- **Texte à lire**:
——
J’ai voté ce mardi contre le projet de loi réautorisant l’utilisation des néonicotinoïdes dans l’agriculture.

La nocivité de ces produits pour la biodiversité est avérée, notamment pour les abeilles. Il est impensable de revenir sur leur interdiction, alors que 80% des insectes volants ont disparu depuis 30 ans.

Les néonicotinoïdes sont interdits dans l’agriculture depuis 2016. La question de leur retour s’est posée cet été, à la suite de la crise que connaît le secteur de la betterave sucrière, victime d’un puceron qui détruit une partie des récoltes, mais aussi de la dérégulation du marché mondial du sucre.
——
- **Données fournies**:
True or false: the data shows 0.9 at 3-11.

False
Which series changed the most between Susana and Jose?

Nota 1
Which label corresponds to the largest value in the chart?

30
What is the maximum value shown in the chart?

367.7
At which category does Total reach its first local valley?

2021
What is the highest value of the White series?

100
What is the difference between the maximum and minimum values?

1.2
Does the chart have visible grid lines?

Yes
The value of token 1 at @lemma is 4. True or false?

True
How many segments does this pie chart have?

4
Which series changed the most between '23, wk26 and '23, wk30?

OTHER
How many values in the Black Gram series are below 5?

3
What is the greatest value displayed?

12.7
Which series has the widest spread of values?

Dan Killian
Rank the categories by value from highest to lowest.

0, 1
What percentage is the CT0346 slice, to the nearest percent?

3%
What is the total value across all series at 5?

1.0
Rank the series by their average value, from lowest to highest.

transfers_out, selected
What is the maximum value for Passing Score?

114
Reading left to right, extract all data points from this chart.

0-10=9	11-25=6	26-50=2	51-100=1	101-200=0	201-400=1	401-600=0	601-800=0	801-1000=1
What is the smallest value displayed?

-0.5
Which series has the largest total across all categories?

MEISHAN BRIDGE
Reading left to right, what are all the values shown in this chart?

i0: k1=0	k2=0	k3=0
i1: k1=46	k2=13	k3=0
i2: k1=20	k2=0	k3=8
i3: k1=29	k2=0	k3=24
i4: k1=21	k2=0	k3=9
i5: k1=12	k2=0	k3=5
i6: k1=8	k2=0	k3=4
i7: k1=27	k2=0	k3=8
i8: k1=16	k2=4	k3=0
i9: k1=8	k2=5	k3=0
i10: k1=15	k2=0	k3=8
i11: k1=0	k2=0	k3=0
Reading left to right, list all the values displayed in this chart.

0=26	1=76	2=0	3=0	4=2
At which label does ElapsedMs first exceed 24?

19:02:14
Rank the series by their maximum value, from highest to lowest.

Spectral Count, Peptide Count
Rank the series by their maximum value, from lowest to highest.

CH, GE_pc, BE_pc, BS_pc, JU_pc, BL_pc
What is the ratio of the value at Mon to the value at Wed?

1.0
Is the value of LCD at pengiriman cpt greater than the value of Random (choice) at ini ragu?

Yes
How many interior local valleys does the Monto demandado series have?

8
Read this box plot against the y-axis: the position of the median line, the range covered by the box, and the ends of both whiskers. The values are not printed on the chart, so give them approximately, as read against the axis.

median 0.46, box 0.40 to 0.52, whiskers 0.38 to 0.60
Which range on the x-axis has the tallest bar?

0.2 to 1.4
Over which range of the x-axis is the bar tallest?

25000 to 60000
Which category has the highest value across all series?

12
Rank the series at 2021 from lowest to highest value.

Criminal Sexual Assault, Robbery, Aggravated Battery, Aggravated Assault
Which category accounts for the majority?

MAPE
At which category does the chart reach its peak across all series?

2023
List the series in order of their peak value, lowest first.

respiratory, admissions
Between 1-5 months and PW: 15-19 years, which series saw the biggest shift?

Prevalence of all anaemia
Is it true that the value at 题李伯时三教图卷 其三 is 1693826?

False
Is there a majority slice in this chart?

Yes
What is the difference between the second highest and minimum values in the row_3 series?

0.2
——
- **Travail à faire**:
a) Recopiez tout le texte sur les néonicotinoïdes, de « Les néonicotinoïdes sont » jusqu'à « mondial du sucre. », en substituant « champignon » à « puceron ».
b) Reprenez le texte sur les néonicotinoïdes là où il s'arrête et rédigez-en la suite.
Les données n'interviennent pas dans cet exercice.

- **Corrigé de l'exercice**:
a)
Les néonicotinoïdes sont interdits dans l’agriculture depuis 2016. La question de leur retour s’est posée cet été, à la suite de la crise que connaît le secteur de la betterave sucrière, victime d’un champignon qui détruit une partie des récoltes, mais aussi de la dérégulation du marché mondial du sucre.

b)
Nous devons évidemment soutenir pleinement la filière betteravière, mais il existe des alternatives au retour des néonicotinoïdes. Il faut accompagner l’ensemble des acteurs dans un changement des pratiques agricoles, combinant dans une même démarche traitements alternatifs par biocontrôle, prédateurs naturels et adaptation des semis. Un Fonds mutualisé doit aussi permettre d’assurer les pertes des récoltes entre régions et producteurs.

J’avais voté dès 2016 contre les néonicotinoïdes. En 2020 je reste constant dans mes choix, pour préserver notre environnement et notre santé, en accompagnant les producteurs pour réussir la transition agricole.